TRECHO FORNECIDO:
+++

2.3 Fatores que contribuem para o trabalho escravo na atualidade
Existem determinadas situações que contribuem para a incidência do trabalho em condições análogas à do escravo. Tais razões contribuem para que o ilícito ainda aconteça nos dias atuais.
a) trabalho por dívida
Esse fator contribui para a submissão do empregado, tendo em vista que a relação se baseia e se perpetua na dívida "eterna" que o empregado tem com o patrão. Na relação de trabalho, as mínimas condições de integridade do empregado não são observadas porque a remuneração do empregado está submetia a descontos e outros acertos por conta do domínio econômico que o patrão estabeleceu através da criação de dívidas grandiosas.
Comum é a prática do crime usando-se o expediente de débitos que não se pagam nunca no armazém do empregador, referindo-se a tal conduta o legislador ao proibir a restrição à liberdade (que deixe o emprego, por exemplo), em razão de dívida, tanto faz com o empregador quanto o preposto, chamado de "gato". Expediente que repugna pelo motivo abjeto que sempre esconde, ou seja, o lucro a qualquer preço, mesmo ceifando esperança de gente humilde e que, quase sempre ou nunca, podem-se defender
Com efeito, o trabalho forçado através de dívida significa que o trabalho tem um caráter forçado de cunho pecuniário independentemente se os trabalhadores sofrem alguma forma de ameaça a sua integridade física.

+++

Registros do conjunto de dados:

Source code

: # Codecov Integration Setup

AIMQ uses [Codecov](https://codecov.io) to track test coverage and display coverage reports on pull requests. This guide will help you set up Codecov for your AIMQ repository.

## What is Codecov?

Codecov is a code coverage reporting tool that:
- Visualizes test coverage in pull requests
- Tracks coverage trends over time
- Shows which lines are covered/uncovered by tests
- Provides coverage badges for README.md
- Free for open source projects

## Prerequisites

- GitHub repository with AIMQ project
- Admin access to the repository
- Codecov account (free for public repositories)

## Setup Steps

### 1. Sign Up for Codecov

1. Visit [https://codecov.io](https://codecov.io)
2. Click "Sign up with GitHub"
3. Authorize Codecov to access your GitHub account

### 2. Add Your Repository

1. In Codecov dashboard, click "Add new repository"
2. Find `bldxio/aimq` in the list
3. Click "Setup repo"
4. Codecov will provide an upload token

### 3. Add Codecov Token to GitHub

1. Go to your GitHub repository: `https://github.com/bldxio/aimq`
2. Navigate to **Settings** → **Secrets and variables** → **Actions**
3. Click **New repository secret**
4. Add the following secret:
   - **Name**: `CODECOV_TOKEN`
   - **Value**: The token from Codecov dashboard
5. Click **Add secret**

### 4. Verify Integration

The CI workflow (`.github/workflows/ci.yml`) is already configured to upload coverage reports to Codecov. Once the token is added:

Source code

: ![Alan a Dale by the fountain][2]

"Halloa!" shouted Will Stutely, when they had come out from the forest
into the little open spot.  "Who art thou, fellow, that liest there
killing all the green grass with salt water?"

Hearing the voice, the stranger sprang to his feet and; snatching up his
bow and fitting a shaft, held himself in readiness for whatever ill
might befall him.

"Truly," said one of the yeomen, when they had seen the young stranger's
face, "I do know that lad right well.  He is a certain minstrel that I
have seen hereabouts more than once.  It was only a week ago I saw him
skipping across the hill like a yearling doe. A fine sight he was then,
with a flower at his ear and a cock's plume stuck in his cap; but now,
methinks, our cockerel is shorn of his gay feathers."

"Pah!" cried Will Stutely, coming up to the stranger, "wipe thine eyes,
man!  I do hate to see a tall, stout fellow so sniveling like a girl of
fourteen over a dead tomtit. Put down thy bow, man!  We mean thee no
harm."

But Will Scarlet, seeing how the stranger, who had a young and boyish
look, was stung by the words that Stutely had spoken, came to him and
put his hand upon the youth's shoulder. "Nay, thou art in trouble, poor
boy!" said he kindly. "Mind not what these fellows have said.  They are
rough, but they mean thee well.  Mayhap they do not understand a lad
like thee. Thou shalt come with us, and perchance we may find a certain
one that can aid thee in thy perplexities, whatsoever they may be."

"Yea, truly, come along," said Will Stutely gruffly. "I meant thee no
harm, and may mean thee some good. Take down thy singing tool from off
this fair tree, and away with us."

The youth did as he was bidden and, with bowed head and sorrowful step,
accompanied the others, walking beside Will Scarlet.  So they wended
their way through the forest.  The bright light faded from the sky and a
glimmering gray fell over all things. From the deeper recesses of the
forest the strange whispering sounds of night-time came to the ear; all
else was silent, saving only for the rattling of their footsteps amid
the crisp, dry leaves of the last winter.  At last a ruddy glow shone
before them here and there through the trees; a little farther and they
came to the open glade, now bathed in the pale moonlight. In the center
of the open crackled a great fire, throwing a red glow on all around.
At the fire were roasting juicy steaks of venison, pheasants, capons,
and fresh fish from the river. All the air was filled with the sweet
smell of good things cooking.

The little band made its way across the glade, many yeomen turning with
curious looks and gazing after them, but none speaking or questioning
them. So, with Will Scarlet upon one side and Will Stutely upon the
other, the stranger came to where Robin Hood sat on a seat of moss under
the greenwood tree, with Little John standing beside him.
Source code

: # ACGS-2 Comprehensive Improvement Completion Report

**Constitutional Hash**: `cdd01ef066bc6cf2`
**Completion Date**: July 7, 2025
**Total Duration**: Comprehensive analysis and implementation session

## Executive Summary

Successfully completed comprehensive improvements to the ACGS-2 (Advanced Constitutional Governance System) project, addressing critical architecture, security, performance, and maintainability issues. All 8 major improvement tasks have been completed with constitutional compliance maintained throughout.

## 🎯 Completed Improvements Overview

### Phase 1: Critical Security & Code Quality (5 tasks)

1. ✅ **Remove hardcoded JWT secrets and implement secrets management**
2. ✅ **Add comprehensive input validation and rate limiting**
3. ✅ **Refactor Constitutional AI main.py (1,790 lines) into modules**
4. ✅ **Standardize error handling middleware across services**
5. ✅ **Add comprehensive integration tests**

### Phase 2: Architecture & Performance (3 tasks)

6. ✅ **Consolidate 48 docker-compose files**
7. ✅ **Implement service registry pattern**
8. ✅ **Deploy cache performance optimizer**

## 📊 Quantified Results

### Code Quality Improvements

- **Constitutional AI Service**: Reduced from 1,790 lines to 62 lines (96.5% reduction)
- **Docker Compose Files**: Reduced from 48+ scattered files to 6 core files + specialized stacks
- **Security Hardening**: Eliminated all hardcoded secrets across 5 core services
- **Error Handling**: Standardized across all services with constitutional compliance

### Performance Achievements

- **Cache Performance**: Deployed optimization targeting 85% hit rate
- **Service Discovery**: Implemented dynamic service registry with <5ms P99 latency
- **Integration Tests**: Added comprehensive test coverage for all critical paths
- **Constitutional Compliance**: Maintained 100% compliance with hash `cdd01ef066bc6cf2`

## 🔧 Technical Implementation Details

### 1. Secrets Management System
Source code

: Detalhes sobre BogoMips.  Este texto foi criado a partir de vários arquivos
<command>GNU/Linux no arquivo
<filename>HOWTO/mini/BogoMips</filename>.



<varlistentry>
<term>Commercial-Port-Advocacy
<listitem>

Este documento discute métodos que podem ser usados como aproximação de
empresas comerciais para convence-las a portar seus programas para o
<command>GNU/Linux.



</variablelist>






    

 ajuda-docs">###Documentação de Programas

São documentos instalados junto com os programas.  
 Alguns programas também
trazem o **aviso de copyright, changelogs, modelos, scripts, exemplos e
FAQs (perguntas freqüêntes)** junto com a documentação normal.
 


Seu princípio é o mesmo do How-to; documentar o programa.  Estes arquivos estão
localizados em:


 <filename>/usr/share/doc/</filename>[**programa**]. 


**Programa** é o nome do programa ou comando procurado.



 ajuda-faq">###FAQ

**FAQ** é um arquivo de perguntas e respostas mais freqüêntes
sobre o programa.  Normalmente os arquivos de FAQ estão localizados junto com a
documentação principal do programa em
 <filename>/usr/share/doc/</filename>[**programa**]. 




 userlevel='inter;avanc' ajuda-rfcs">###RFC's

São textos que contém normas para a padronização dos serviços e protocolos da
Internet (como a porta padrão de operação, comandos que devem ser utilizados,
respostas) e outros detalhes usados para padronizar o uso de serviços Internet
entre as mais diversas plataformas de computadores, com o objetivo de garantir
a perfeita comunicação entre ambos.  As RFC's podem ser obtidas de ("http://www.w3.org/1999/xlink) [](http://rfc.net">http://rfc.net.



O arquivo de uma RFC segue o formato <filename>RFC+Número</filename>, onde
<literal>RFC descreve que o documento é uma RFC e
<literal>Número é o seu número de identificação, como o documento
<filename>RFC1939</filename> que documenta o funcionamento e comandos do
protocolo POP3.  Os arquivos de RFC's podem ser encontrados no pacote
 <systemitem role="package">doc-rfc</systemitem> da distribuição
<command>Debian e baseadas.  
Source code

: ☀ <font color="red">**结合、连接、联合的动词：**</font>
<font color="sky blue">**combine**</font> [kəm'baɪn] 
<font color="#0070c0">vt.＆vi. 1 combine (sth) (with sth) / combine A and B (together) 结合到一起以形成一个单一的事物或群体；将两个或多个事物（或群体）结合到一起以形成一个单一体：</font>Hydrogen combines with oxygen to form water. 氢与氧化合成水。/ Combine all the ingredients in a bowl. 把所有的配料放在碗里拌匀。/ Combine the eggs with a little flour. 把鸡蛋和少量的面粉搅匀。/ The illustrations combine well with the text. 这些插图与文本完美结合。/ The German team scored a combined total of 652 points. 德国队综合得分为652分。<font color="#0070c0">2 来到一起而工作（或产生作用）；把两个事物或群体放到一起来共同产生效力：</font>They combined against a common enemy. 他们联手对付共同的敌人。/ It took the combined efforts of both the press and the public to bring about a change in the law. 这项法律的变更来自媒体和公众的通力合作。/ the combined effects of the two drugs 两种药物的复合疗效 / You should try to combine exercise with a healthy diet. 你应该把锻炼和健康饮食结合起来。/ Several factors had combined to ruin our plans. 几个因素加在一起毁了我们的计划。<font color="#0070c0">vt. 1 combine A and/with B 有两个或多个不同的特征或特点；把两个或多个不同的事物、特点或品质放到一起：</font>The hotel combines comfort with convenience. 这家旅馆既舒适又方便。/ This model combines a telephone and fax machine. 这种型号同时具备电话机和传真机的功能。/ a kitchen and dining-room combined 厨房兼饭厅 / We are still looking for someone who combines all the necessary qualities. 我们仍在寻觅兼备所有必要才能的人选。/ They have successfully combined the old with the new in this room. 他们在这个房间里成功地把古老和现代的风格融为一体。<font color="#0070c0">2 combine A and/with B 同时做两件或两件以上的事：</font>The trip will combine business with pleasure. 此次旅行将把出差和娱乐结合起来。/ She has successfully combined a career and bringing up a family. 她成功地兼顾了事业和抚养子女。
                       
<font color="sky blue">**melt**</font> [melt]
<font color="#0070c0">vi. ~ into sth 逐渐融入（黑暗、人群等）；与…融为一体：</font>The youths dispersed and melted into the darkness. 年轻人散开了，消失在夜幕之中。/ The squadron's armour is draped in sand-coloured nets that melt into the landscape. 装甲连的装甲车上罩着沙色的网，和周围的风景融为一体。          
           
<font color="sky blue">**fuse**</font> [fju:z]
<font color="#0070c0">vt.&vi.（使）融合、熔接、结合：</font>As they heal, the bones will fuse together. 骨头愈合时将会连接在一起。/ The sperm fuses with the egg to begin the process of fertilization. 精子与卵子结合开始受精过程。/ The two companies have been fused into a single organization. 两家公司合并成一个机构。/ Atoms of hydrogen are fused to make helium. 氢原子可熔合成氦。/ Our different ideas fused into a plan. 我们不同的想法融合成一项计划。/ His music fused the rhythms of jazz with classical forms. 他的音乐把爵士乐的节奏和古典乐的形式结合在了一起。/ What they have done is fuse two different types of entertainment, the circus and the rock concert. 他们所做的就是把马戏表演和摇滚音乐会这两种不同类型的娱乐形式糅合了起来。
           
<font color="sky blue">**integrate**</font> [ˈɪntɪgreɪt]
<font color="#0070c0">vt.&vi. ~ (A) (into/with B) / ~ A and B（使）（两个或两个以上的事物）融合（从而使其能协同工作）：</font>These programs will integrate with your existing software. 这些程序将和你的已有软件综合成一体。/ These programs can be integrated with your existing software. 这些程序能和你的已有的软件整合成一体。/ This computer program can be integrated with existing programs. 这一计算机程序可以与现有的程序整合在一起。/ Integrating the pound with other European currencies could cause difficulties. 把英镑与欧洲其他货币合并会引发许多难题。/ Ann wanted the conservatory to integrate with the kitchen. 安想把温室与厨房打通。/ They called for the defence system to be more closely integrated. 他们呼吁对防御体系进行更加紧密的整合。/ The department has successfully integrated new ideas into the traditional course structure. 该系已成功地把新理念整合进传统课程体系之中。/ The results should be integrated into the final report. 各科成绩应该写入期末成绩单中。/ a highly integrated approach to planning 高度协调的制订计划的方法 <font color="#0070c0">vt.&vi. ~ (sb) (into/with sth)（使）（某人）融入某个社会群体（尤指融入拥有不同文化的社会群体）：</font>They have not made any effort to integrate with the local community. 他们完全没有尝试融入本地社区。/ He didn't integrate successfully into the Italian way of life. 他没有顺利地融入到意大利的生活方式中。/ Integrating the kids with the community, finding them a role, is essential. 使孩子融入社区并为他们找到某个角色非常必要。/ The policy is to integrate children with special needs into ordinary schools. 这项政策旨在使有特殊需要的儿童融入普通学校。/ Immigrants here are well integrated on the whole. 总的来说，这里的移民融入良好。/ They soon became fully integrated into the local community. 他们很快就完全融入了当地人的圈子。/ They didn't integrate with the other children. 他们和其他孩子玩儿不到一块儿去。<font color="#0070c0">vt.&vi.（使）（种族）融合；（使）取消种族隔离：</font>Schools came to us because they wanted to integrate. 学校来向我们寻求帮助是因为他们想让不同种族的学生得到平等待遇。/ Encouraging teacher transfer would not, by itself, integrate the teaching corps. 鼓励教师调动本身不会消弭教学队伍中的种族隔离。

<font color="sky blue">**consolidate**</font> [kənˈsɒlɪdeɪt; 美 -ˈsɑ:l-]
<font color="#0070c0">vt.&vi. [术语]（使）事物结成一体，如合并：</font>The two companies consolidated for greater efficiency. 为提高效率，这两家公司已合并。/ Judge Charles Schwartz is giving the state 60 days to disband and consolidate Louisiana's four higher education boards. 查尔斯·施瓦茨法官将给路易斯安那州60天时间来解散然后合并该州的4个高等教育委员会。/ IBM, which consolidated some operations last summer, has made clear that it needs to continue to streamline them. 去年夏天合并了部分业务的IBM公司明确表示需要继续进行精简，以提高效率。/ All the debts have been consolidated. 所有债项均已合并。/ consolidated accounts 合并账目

+++

O QUE SE PEDE:
A) Diga se cada afirmação concorda com o trecho sobre trabalho escravo, respondendo sim ou não e citando as palavras exatas do trecho que decidem a questão: (i) no trabalho por dívida, a relação se apoia numa dívida "eterna" do empregado com o patrão; (ii) o preposto do empregador é chamado de "gato"; (iii) só há trabalho forçado por dívida quando o trabalhador sofre ameaça à integridade física.
B) Converta em lista numerada as linhas dos registros que começam na linha que contém "## Setup Steps" e terminam depois da linha que contém "### 2. Add Your Repository", omitindo as linhas em branco.

RESPOSTAS DO EXERCÍCIO:
A)
(i) Sim: «a relação se baseia e se perpetua na dívida "eterna" que o empregado tem com o patrão».
(ii) Sim: «o preposto, chamado de "gato"».
(iii) Não: «independentemente se os trabalhadores sofrem alguma forma de ameaça a sua integridade física».

B)
1. ## Setup Steps
2. ### 1. Sign Up for Codecov
3. 1. Visit [https://codecov.io](https://codecov.io)
4. 2. Click "Sign up with GitHub"
5. 3. Authorize Codecov to access your GitHub account
6. ### 2. Add Your Repository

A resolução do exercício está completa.